Records drawn from a dataset:
#####
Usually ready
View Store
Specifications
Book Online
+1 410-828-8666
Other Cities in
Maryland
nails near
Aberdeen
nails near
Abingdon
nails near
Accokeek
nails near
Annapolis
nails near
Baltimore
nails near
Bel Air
#####
- [Task prompt]:
While keeping every line the same, please copy out all the records.

- [Task solution]:
Usually ready
View Store
Specifications
Book Online
+1 410-828-8666
Other Cities in
Maryland
nails near
Aberdeen
nails near
Abingdon
nails near
Accokeek
nails near
Annapolis
nails near
Baltimore
nails near
Bel Air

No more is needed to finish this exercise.